Es begann ein lange nicht mehr dagewesener Ansturm auf die Werbeblöcke, die die diversen Ekligkeiten voneinander trennten. Im Nu waren die Sendeplätze ausverkauft. Die Schlacht um die spärlichen Sponsoren-Plätze gewann nur, wer den Höchstpreis zahlte. Der Dschungel führte zu einer Preisexplosion, die selbst RTL überrascht haben dürfte. Der Kölner Sender kann verlangen was er will - die Werbekunden zahlen. In einer Zeit, in der seit Jahren nur noch über Rabatte verhandelt wird, reibt man sich bei RTL die Hände.

Die anhaltende Diskussion um die Vorführung minderbegabter Menschen in „Deutschland sucht den Superstar“ oder Kritik an Heidi Klums „Germany’s Next Top Model“ stören Werbekunden schon lange nicht mehr. Selbst das unsägliche Frauenbild, das „Der Bachelor“ feilbietet und die weibliche Zielgruppe zutiefst entrüstet, hält auch konservative Unternehmen nicht davon ab, die Werbeblöcke bis zum Überlaufen zu füllen.

Gleichgültigkeit trifft auf Gleichgültigkeit

Immer wieder ist die gleiche Mechanik zu beobachten: Es beginnt bei jeder neuen Trash-Show mit blankem Entsetzen, darauf folgt das Störfeuer aus dem Lager der Feuilletonisten und der erhobene Zeigefinger der Bildungsexperten und Psychologen. Schon sehr bald jedoch die Eingewöhnungsphase, dann zeitgleich mit dem Anstieg der Zuschauerquote der Run auf die Werbeblöcke.

Dabei ist bemerkenswert, dass die Werbekundschaft bei allen anderen Medien peinlichst genau darauf achtet, dass das redaktionelle Umfeld qualitativ und themengerecht zur eigenen Marke passt. Hochwertige Kosmetik und Luxusmarken füllen Vogue und Elle; Bild der Frau und Neue Post meiden sie wie Graf Dracula das Tageslicht. Mercedes und BMW lieben das Qualitätsumfeld in Stern und Spiegel; in minderwertigen Titeln wird man ihre Anzeigen nicht finden.
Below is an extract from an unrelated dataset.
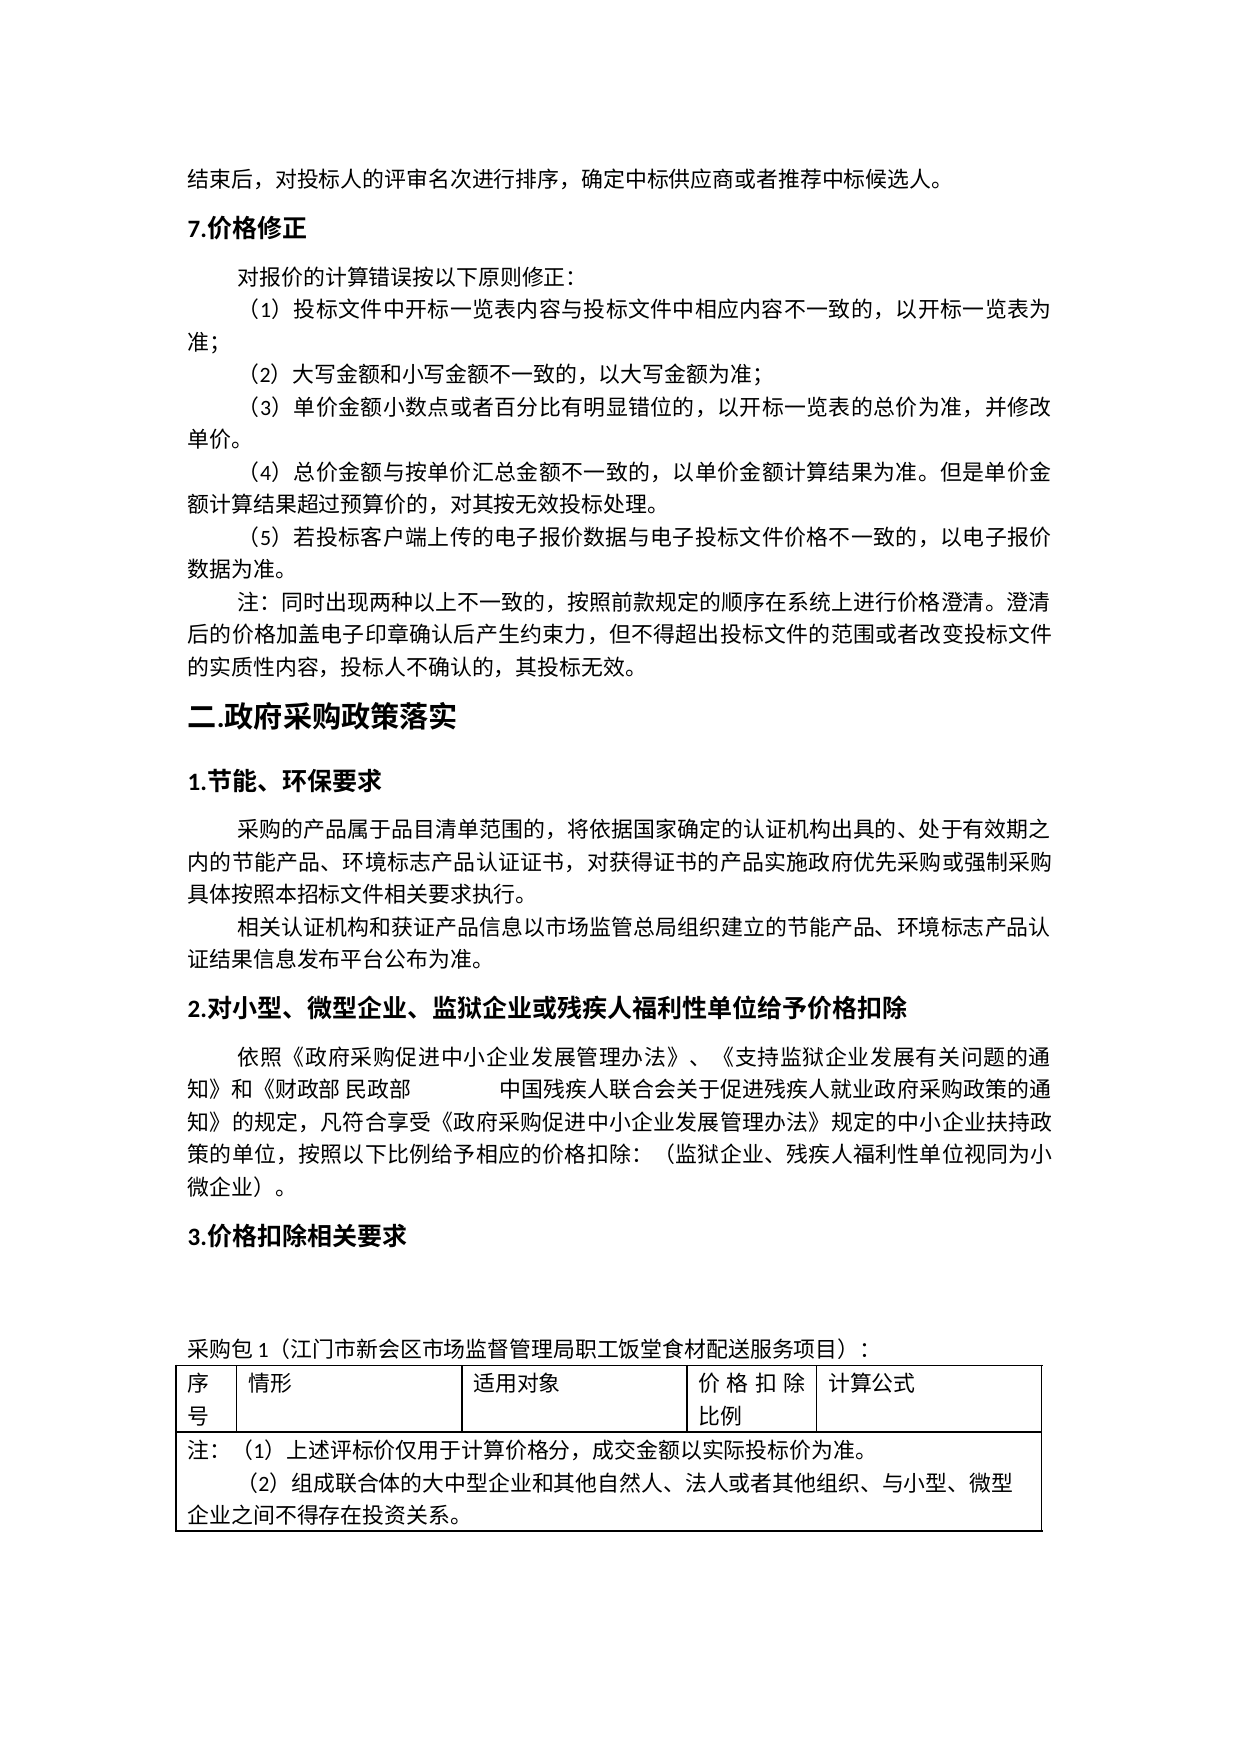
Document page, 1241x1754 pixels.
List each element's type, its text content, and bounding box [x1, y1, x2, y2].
In Tageszeitungen suchen die Imagekampagnen der deutschen Industrie den Wirtschaftsteil, anstatt im Umfeld der Schweinebauchanzeigen zu stehen. Der Online-Trend hin zu Native Advertising ist nichts anderes als Umfeldplanung. Auch im Radio wird das geeignete Umfeld zur besten Uhrzeit ausgewählt. Nur für TV sind diese Grundregeln offenbar außer Kraft gesetzt. Die Qualität des Umfeldes ist den Werbekunden völlig gleichgültig. Gegen Trash-Umfelder sind sie im TV völlig abgehärtet.

Es ist dieselbe Gleichgültigkeit, die die die Menschen den Marken entgegenbringen. In seinem Marketing-Bestseller „How Brands Grow“ führt Byron Sharp aus, dass den meisten Verbrauchern die Marken, die sie kaufen, völlig egal sind. Sie sind mit anderen, wichtigeren Dingen beschäftigt. Marken sind für sie nicht mehr als ein notwendiges Übel.

Wenn das stimmt, dann passt es doch wunderbar: Die zunehmende Gleichgültigkeit auf Seiten der Marken erzeugt und trifft auf Gleichgültigkeit beim Verbraucher. Darüber dürfen sich die Marken dann aber bitte nicht wundern.